■ **Task goal**: Go through the data and report each line that holds the string "pitch".

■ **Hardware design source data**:

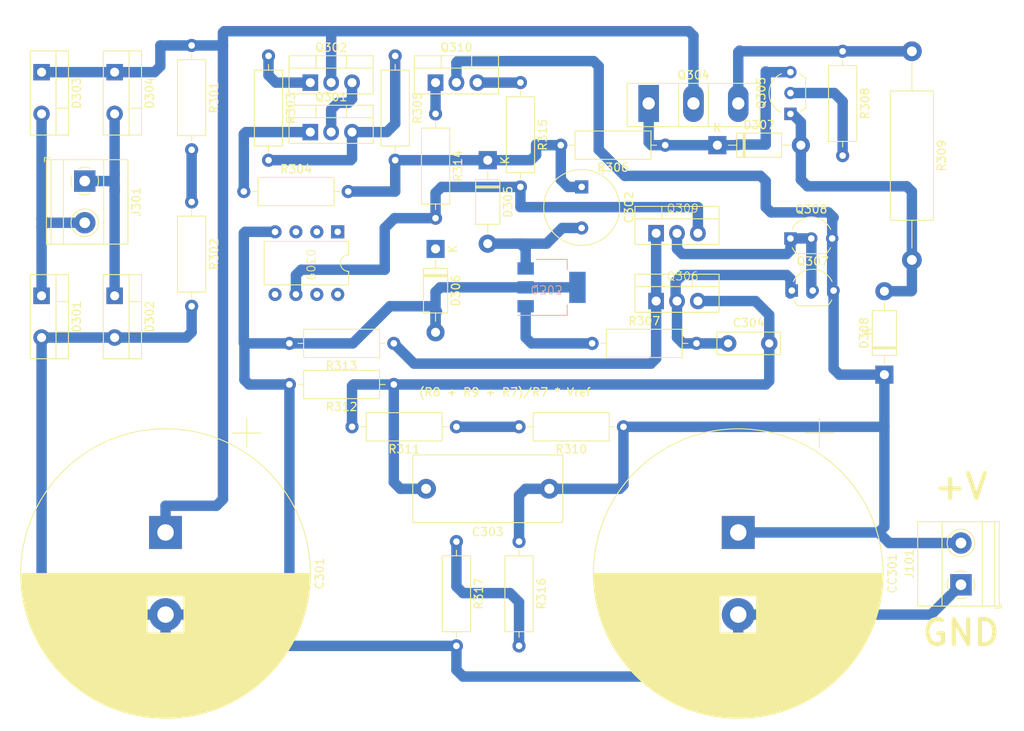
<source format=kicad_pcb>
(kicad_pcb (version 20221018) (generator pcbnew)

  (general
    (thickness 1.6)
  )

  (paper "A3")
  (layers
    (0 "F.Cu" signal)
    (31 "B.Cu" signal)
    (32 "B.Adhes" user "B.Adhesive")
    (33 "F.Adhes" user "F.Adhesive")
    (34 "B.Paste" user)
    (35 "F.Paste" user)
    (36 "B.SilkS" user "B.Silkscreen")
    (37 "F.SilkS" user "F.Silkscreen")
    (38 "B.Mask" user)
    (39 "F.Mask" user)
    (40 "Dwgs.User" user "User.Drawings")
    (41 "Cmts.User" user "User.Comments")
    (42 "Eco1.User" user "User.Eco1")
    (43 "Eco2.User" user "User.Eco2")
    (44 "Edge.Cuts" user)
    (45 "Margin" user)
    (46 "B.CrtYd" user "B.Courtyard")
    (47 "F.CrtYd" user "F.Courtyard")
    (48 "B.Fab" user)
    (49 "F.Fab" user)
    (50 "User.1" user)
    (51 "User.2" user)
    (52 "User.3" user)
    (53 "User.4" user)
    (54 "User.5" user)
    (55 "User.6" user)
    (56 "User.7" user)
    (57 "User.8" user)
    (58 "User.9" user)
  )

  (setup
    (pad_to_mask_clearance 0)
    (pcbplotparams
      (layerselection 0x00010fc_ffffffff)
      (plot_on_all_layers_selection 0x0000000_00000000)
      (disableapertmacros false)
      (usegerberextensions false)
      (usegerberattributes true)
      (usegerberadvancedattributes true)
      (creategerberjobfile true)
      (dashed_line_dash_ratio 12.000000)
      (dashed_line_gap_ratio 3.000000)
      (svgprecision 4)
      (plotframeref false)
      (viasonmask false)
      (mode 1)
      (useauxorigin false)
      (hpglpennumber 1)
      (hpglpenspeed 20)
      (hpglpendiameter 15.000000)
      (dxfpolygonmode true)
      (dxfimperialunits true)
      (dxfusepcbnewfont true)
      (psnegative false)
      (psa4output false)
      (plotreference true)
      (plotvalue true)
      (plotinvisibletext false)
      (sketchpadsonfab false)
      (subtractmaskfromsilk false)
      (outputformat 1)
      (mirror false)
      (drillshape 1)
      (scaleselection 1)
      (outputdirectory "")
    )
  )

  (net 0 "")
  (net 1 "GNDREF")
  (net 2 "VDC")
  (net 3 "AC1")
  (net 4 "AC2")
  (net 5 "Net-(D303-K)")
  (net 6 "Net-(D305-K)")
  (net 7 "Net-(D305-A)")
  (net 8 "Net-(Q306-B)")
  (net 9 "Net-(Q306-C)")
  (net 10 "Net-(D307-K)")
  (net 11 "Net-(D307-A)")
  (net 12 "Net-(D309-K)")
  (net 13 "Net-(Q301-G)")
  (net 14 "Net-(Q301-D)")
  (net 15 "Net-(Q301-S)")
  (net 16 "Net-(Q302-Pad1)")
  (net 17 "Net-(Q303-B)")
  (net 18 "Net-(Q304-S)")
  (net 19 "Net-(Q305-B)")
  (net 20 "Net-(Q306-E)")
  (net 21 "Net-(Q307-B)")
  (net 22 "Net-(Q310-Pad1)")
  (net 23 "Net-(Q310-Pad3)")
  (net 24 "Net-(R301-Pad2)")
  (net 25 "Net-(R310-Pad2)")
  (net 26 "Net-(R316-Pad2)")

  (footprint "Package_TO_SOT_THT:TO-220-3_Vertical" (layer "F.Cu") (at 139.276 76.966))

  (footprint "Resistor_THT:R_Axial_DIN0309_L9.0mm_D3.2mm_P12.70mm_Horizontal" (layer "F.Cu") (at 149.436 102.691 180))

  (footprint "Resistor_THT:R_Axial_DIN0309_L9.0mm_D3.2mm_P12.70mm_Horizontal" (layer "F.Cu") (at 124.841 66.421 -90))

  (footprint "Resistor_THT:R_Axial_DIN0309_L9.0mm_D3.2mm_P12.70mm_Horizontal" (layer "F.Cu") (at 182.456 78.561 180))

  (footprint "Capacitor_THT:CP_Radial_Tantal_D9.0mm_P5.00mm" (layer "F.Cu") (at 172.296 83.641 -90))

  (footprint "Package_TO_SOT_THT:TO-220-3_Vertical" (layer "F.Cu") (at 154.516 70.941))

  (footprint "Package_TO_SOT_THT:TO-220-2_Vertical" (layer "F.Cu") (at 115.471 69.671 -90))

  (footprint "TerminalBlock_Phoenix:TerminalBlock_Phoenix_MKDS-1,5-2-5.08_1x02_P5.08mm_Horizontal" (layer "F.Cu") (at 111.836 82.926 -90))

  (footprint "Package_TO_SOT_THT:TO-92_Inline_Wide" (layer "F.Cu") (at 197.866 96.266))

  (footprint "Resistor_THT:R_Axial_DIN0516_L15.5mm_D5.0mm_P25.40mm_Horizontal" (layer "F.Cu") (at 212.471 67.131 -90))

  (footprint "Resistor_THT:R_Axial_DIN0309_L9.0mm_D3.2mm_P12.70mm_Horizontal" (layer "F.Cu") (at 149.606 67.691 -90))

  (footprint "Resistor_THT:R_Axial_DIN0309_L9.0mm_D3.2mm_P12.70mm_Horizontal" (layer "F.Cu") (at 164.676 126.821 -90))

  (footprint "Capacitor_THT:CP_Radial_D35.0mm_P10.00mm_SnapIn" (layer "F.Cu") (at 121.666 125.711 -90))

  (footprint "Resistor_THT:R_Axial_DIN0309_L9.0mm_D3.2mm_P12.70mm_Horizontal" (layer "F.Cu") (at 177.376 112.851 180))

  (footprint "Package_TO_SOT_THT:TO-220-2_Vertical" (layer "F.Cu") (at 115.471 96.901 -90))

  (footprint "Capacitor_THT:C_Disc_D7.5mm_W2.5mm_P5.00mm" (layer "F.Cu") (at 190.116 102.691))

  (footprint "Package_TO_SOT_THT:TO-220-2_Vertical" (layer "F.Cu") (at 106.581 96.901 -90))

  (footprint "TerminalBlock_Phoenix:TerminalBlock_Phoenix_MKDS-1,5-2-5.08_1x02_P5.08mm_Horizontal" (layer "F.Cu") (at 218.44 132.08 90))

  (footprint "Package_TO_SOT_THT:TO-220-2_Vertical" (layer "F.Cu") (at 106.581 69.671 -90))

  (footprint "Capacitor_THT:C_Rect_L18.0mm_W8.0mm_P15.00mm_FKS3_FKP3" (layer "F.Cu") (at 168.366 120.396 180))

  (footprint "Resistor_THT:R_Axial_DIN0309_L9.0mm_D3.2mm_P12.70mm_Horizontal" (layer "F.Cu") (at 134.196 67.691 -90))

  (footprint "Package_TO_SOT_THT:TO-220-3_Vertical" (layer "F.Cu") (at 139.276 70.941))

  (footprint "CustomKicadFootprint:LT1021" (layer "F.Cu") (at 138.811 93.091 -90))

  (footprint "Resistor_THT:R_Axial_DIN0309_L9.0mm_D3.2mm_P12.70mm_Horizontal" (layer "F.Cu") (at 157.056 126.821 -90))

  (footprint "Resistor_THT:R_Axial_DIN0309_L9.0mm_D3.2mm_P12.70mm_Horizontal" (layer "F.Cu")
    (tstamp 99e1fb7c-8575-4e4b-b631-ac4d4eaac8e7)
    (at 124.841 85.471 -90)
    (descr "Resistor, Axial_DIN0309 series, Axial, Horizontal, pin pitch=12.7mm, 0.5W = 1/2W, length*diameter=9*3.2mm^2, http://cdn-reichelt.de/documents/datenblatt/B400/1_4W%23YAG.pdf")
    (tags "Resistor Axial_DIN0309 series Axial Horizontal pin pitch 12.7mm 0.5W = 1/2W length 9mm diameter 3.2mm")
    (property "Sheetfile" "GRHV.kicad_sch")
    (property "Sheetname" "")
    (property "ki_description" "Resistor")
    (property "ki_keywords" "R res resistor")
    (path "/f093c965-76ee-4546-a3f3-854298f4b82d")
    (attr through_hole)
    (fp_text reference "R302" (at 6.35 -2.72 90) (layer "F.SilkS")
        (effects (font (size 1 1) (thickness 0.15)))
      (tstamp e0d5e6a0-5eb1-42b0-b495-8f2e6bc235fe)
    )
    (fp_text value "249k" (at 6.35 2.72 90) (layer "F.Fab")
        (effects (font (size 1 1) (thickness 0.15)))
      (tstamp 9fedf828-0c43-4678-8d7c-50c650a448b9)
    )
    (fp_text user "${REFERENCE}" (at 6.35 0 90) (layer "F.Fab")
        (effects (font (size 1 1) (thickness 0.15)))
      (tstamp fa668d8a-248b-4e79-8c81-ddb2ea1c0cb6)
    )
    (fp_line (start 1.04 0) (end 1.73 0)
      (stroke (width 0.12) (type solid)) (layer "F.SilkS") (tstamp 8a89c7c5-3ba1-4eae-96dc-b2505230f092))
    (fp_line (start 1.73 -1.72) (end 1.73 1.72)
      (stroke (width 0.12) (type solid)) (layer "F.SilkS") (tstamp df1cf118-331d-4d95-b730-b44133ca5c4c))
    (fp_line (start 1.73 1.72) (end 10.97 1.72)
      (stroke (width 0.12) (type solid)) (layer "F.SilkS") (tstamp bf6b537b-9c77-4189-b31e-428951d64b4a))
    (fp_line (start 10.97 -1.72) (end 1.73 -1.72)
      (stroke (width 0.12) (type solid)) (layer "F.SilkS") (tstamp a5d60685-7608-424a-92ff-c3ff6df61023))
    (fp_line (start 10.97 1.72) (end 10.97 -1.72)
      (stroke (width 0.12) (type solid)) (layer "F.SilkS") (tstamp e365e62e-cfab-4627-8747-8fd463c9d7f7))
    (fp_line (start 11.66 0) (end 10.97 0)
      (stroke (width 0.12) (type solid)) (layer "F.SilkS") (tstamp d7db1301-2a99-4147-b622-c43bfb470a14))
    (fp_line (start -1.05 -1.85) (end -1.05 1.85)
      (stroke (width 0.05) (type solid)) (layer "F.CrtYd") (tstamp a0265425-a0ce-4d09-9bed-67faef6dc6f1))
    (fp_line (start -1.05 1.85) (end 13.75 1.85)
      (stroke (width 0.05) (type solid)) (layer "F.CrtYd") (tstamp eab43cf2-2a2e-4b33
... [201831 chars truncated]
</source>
---
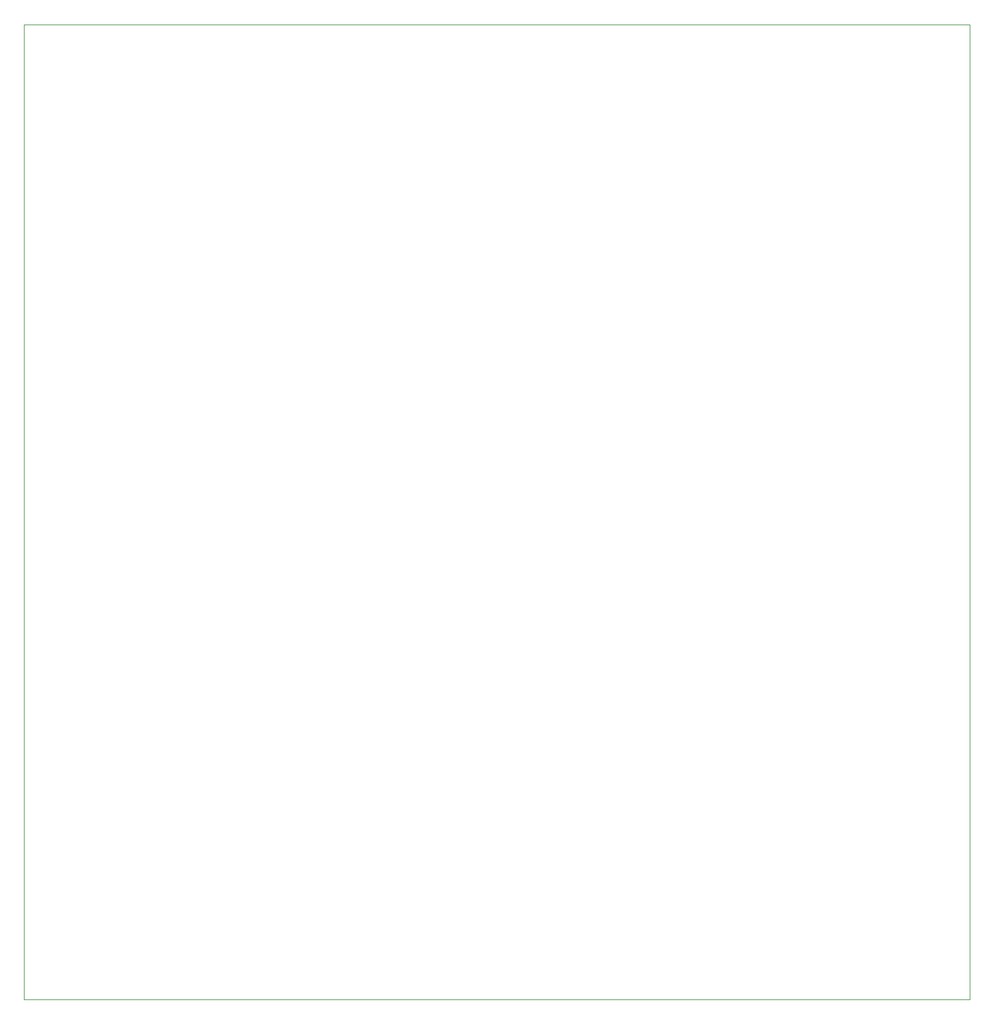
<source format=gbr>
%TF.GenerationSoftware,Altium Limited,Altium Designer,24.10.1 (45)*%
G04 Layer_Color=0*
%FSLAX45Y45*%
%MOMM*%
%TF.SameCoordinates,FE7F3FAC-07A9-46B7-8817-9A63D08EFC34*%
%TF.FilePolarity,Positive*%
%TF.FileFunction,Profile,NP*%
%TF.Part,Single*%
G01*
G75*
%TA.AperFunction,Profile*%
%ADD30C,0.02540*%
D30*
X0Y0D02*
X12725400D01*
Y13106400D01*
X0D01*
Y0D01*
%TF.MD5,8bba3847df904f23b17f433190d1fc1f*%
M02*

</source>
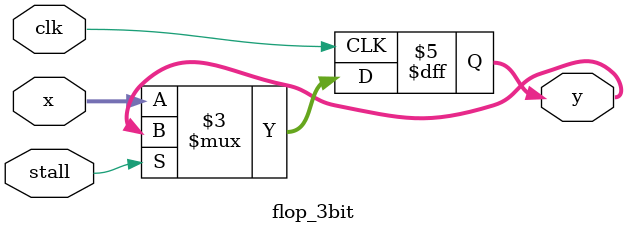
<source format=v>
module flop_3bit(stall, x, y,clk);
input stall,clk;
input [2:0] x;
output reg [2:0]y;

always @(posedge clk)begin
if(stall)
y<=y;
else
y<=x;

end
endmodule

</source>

■ **Output of the exercise**:
    (descr "Resistor, Axial_DIN0309 series, Axial, Horizontal, pin pitch=12.7mm, 0.5W = 1/2W, length*diameter=9*3.2mm^2, http://cdn-reichelt.de/documents/datenblatt/B400/1_4W%23YAG.pdf")
    (tags "Resistor Axial_DIN0309 series Axial Horizontal pin pitch 12.7mm 0.5W = 1/2W length 9mm diameter 3.2mm")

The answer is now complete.